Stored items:
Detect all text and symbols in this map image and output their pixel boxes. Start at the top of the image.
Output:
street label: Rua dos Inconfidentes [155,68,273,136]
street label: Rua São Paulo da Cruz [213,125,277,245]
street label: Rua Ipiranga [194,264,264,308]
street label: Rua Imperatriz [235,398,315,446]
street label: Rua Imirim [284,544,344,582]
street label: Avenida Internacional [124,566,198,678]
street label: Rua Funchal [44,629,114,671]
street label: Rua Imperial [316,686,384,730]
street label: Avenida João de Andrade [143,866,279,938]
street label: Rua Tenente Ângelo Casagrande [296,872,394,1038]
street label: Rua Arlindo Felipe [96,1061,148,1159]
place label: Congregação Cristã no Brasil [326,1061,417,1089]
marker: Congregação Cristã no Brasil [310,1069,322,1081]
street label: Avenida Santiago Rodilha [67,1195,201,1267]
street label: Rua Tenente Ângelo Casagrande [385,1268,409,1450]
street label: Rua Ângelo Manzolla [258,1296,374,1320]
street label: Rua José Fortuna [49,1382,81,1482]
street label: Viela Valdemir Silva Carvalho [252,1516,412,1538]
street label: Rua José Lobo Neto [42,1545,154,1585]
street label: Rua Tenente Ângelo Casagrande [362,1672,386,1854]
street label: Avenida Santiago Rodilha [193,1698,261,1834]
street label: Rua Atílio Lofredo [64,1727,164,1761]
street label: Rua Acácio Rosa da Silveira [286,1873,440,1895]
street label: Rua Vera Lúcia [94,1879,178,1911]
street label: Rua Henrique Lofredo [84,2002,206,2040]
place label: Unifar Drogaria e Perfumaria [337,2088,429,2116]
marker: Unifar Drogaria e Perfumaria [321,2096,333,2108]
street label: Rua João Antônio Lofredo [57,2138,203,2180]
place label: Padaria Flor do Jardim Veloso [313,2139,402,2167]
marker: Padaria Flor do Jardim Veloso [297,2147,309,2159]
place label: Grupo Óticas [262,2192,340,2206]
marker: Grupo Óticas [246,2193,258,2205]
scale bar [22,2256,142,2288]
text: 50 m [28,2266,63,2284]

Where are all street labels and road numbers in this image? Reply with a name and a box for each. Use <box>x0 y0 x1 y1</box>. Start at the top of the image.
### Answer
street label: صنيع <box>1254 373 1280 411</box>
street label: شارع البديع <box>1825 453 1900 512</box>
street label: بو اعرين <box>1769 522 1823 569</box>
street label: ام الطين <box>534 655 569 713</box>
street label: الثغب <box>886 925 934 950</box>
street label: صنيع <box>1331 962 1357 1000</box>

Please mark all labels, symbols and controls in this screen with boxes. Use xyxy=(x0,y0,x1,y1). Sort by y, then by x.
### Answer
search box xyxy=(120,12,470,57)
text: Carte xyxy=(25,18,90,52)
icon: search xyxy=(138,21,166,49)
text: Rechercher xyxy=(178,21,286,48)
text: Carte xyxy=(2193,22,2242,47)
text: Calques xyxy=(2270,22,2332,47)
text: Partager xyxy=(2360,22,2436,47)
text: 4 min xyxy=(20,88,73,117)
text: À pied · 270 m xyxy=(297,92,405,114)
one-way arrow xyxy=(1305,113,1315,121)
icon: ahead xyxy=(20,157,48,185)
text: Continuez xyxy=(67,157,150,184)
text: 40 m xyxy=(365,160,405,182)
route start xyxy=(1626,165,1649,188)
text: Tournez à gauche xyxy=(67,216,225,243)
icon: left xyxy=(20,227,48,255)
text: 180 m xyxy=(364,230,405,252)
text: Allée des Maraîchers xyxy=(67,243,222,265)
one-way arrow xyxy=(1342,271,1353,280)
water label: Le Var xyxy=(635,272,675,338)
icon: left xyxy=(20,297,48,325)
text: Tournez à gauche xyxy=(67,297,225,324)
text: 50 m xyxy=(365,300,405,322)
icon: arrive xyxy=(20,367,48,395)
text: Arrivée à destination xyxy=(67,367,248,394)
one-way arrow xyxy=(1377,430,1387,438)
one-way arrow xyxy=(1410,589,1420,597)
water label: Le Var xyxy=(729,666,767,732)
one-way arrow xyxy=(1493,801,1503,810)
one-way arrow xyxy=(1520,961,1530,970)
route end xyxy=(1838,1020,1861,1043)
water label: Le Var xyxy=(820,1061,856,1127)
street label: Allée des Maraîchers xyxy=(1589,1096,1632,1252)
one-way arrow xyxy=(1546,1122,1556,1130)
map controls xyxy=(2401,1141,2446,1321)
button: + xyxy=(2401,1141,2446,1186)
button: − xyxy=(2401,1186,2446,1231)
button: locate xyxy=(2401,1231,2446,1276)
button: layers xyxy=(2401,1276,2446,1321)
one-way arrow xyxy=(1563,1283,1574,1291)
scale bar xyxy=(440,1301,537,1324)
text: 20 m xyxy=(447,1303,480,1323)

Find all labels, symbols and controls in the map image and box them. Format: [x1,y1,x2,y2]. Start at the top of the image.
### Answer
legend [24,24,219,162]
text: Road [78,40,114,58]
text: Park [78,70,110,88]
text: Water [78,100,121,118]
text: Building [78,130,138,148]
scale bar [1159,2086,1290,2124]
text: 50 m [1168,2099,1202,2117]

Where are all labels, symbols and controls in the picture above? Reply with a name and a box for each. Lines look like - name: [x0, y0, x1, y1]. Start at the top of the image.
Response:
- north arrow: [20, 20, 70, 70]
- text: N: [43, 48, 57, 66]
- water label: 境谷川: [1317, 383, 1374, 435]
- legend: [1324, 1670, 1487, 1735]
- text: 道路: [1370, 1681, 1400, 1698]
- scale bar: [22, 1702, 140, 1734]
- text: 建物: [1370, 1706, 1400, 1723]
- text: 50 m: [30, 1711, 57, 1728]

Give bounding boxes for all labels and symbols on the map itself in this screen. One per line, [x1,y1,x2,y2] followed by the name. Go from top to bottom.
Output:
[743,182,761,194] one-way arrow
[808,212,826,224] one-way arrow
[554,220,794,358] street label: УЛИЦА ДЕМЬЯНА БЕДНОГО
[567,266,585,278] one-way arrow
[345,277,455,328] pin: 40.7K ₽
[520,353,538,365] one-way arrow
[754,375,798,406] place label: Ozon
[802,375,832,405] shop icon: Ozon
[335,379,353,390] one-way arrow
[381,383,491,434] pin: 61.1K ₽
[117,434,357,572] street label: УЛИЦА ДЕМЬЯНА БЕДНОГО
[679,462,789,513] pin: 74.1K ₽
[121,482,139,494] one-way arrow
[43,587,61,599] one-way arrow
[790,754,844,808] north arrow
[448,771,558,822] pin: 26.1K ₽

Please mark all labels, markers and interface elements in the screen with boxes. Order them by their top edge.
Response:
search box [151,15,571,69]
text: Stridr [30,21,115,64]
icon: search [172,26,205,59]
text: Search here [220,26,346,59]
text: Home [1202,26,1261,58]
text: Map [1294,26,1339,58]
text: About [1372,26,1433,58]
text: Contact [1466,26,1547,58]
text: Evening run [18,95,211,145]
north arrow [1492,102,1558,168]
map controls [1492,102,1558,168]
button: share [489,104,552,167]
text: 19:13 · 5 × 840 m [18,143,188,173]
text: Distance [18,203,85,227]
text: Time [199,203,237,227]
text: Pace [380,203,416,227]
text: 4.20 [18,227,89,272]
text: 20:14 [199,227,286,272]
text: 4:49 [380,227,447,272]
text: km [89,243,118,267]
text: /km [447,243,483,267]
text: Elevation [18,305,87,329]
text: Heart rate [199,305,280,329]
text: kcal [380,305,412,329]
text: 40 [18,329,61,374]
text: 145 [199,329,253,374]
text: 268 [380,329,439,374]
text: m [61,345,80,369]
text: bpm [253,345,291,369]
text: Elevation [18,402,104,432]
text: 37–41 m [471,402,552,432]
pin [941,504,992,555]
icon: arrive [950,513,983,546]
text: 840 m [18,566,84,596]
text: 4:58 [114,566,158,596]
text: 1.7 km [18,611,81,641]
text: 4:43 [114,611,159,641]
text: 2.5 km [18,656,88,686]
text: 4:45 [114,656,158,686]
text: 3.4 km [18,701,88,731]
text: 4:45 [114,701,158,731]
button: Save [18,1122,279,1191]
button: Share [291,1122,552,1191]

Required action: All lines above between those holding "Where are all labels, symbols" and "Give bounding boxes", inclusive, must be set down unchanged, and no other line may be included.

Output for this exercise:
Where are all labels, symbols and controls in the picture above? Reply with a name and a box for each. Lines look like - name: [x0, y0, x1, y1]. Start at the top of the image.
Response:
- north arrow: [20, 20, 70, 70]
- text: N: [43, 48, 57, 66]
- water label: 境谷川: [1317, 383, 1374, 435]
- legend: [1324, 1670, 1487, 1735]
- text: 道路: [1370, 1681, 1400, 1698]
- scale bar: [22, 1702, 140, 1734]
- text: 建物: [1370, 1706, 1400, 1723]
- text: 50 m: [30, 1711, 57, 1728]

Give bounding boxes for all labels and symbols on the map itself in this screen. One per line, [x1,y1,x2,y2] followed by the name. Go from top to bottom.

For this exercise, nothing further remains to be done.